— Exercise goal —
Copy these lines word for word, all of them, from first to last.

───── Excerpted data ─────

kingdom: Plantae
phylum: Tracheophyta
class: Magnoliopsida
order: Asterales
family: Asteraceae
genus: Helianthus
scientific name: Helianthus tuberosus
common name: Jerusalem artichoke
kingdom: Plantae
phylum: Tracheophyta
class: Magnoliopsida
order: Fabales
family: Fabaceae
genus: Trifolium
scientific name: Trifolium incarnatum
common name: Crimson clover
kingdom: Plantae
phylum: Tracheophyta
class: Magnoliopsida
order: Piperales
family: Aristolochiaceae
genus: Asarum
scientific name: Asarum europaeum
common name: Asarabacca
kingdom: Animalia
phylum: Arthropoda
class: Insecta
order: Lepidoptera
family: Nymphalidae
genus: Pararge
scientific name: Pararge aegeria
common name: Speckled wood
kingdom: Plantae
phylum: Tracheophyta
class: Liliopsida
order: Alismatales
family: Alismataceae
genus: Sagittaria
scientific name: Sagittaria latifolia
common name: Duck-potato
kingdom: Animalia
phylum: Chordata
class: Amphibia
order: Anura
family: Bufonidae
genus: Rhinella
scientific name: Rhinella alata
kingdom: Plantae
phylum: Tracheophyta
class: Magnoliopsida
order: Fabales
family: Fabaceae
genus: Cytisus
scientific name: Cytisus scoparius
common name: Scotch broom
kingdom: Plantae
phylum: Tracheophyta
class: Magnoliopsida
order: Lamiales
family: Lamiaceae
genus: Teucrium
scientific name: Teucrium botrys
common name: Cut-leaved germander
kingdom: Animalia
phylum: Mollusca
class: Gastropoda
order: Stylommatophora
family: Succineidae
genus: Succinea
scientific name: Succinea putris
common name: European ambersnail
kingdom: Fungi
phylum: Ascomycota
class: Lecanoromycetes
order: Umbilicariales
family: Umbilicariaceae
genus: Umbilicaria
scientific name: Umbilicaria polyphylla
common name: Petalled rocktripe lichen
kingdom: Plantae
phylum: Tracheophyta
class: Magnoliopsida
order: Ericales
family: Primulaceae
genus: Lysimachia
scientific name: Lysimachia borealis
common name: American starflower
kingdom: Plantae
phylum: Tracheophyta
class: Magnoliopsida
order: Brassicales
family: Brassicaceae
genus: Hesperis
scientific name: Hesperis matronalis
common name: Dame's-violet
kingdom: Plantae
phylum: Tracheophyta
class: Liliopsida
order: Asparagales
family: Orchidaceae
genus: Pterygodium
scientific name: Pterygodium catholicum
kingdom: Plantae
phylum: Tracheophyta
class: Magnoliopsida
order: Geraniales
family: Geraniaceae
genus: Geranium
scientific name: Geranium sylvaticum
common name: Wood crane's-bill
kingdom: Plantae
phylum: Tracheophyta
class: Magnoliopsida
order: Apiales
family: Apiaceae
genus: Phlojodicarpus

─────

— The result —
kingdom: Plantae
phylum: Tracheophyta
class: Magnoliopsida
order: Asterales
family: Asteraceae
genus: Helianthus
scientific name: Helianthus tuberosus
common name: Jerusalem artichoke
kingdom: Plantae
phylum: Tracheophyta
class: Magnoliopsida
order: Fabales
family: Fabaceae
genus: Trifolium
scientific name: Trifolium incarnatum
common name: Crimson clover
kingdom: Plantae
phylum: Tracheophyta
class: Magnoliopsida
order: Piperales
family: Aristolochiaceae
genus: Asarum
scientific name: Asarum europaeum
common name: Asarabacca
kingdom: Animalia
phylum: Arthropoda
class: Insecta
order: Lepidoptera
family: Nymphalidae
genus: Pararge
scientific name: Pararge aegeria
common name: Speckled wood
kingdom: Plantae
phylum: Tracheophyta
class: Liliopsida
order: Alismatales
family: Alismataceae
genus: Sagittaria
scientific name: Sagittaria latifolia
common name: Duck-potato
kingdom: Animalia
phylum: Chordata
class: Amphibia
order: Anura
family: Bufonidae
genus: Rhinella
scientific name: Rhinella alata
kingdom: Plantae
phylum: Tracheophyta
class: Magnoliopsida
order: Fabales
family: Fabaceae
genus: Cytisus
scientific name: Cytisus scoparius
common name: Scotch broom
kingdom: Plantae
phylum: Tracheophyta
class: Magnoliopsida
order: Lamiales
family: Lamiaceae
genus: Teucrium
scientific name: Teucrium botrys
common name: Cut-leaved germander
kingdom: Animalia
phylum: Mollusca
class: Gastropoda
order: Stylommatophora
family: Succineidae
genus: Succinea
scientific name: Succinea putris
common name: European ambersnail
kingdom: Fungi
phylum: Ascomycota
class: Lecanoromycetes
order: Umbilicariales
family: Umbilicariaceae
genus: Umbilicaria
scientific name: Umbilicaria polyphylla
common name: Petalled rocktripe lichen
kingdom: Plantae
phylum: Tracheophyta
class: Magnoliopsida
order: Ericales
family: Primulaceae
genus: Lysimachia
scientific name: Lysimachia borealis
common name: American starflower
kingdom: Plantae
phylum: Tracheophyta
class: Magnoliopsida
order: Brassicales
family: Brassicaceae
genus: Hesperis
scientific name: Hesperis matronalis
common name: Dame's-violet
kingdom: Plantae
phylum: Tracheophyta
class: Liliopsida
order: Asparagales
family: Orchidaceae
genus: Pterygodium
scientific name: Pterygodium catholicum
kingdom: Plantae
phylum: Tracheophyta
class: Magnoliopsida
order: Geraniales
family: Geraniaceae
genus: Geranium
scientific name: Geranium sylvaticum
common name: Wood crane's-bill
kingdom: Plantae
phylum: Tracheophyta
class: Magnoliopsida
order: Apiales
family: Apiaceae
genus: Phlojodicarpus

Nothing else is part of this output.